Description of the task →
Go through the records line by line from the top and repeat each one exactly, ending with the line that contains "in people and".

= Beginning of Section =

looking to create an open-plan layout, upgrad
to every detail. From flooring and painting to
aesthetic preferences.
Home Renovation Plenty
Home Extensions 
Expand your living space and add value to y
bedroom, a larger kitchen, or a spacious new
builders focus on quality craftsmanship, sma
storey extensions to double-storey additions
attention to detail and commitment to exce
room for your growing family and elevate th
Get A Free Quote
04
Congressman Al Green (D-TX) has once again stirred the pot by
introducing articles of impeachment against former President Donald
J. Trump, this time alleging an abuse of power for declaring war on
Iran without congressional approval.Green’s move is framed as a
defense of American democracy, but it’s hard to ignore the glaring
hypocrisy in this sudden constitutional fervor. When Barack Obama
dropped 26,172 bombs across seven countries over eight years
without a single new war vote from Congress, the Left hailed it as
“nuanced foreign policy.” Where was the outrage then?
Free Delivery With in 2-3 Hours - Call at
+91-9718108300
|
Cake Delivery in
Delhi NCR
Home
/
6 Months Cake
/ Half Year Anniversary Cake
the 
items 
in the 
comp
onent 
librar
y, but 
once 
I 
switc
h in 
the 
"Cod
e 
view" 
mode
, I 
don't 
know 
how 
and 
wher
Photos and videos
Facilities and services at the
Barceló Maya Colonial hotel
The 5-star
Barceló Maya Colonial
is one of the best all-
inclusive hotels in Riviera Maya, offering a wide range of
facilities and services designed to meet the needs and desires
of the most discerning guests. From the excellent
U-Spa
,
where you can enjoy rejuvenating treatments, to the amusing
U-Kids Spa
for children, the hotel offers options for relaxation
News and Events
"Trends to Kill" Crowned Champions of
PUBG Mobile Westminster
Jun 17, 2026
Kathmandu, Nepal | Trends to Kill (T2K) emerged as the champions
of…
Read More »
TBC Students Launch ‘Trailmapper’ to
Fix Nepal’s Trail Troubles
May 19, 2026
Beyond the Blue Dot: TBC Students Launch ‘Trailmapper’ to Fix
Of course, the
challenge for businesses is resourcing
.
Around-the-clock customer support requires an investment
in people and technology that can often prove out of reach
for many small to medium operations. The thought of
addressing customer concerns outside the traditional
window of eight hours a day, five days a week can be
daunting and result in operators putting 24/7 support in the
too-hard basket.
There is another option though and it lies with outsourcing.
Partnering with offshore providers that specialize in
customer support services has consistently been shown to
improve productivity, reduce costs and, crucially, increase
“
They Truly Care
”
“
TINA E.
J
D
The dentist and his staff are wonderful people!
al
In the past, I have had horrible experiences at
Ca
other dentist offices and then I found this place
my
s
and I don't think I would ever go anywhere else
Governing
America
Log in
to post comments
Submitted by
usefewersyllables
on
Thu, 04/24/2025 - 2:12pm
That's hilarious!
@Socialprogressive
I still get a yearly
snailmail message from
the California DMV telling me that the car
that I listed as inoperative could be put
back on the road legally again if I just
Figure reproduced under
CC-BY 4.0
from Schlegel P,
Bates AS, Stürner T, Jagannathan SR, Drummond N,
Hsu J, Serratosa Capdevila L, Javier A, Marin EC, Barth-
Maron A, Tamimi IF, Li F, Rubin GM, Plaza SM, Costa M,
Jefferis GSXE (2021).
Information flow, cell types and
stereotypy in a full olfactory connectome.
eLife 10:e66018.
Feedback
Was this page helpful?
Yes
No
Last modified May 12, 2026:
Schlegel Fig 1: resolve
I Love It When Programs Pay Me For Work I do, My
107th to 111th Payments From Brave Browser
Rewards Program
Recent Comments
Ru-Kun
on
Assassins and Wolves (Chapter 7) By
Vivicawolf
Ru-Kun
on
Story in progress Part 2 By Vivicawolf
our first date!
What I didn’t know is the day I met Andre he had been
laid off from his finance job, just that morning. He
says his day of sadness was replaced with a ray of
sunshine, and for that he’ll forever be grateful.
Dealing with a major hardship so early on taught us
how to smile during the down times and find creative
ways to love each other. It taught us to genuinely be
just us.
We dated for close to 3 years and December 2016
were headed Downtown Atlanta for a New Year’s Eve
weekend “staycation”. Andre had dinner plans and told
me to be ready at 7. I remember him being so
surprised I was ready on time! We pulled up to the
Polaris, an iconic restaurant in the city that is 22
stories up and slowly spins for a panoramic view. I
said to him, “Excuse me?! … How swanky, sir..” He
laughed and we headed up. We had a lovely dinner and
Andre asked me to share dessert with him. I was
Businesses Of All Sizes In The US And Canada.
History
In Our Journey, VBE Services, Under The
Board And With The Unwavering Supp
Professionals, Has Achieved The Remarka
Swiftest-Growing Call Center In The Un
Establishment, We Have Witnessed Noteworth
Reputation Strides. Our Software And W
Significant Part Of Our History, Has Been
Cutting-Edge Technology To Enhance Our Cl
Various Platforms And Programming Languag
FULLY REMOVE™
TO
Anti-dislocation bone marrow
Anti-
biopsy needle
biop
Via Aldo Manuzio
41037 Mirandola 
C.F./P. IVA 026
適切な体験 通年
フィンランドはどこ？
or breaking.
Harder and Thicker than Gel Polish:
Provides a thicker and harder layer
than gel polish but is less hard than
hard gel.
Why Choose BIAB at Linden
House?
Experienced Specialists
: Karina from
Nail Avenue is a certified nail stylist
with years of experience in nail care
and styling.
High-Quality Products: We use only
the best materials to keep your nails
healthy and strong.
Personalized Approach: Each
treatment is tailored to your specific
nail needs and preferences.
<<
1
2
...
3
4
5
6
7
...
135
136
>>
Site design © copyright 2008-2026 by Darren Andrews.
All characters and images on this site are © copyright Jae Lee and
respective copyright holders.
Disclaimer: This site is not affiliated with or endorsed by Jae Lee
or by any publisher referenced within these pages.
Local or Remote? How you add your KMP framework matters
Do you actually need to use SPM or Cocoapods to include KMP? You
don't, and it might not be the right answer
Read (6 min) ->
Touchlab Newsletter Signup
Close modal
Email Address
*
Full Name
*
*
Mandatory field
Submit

= End of Section =

Reply →
looking to create an open-plan layout, upgrad
to every detail. From flooring and painting to
aesthetic preferences.
Home Renovation Plenty
Home Extensions 
Expand your living space and add value to y
bedroom, a larger kitchen, or a spacious new
builders focus on quality craftsmanship, sma
storey extensions to double-storey additions
attention to detail and commitment to exce
room for your growing family and elevate th
Get A Free Quote
04
Congressman Al Green (D-TX) has once again stirred the pot by
introducing articles of impeachment against former President Donald
J. Trump, this time alleging an abuse of power for declaring war on
Iran without congressional approval.Green’s move is framed as a
defense of American democracy, but it’s hard to ignore the glaring
hypocrisy in this sudden constitutional fervor. When Barack Obama
dropped 26,172 bombs across seven countries over eight years
without a single new war vote from Congress, the Left hailed it as
“nuanced foreign policy.” Where was the outrage then?
Free Delivery With in 2-3 Hours - Call at
+91-9718108300
|
Cake Delivery in
Delhi NCR
Home
/
6 Months Cake
/ Half Year Anniversary Cake
the 
items 
in the 
comp
onent 
librar
y, but 
once 
I 
switc
h in 
the 
"Cod
e 
view" 
mode
, I 
don't 
know 
how 
and 
wher
Photos and videos
Facilities and services at the
Barceló Maya Colonial hotel
The 5-star
Barceló Maya Colonial
is one of the best all-
inclusive hotels in Riviera Maya, offering a wide range of
facilities and services designed to meet the needs and desires
of the most discerning guests. From the excellent
U-Spa
,
where you can enjoy rejuvenating treatments, to the amusing
U-Kids Spa
for children, the hotel offers options for relaxation
News and Events
"Trends to Kill" Crowned Champions of
PUBG Mobile Westminster
Jun 17, 2026
Kathmandu, Nepal | Trends to Kill (T2K) emerged as the champions
of…
Read More »
TBC Students Launch ‘Trailmapper’ to
Fix Nepal’s Trail Troubles
May 19, 2026
Beyond the Blue Dot: TBC Students Launch ‘Trailmapper’ to Fix
Of course, the
challenge for businesses is resourcing
.
Around-the-clock customer support requires an investment
in people and technology that can often prove out of reach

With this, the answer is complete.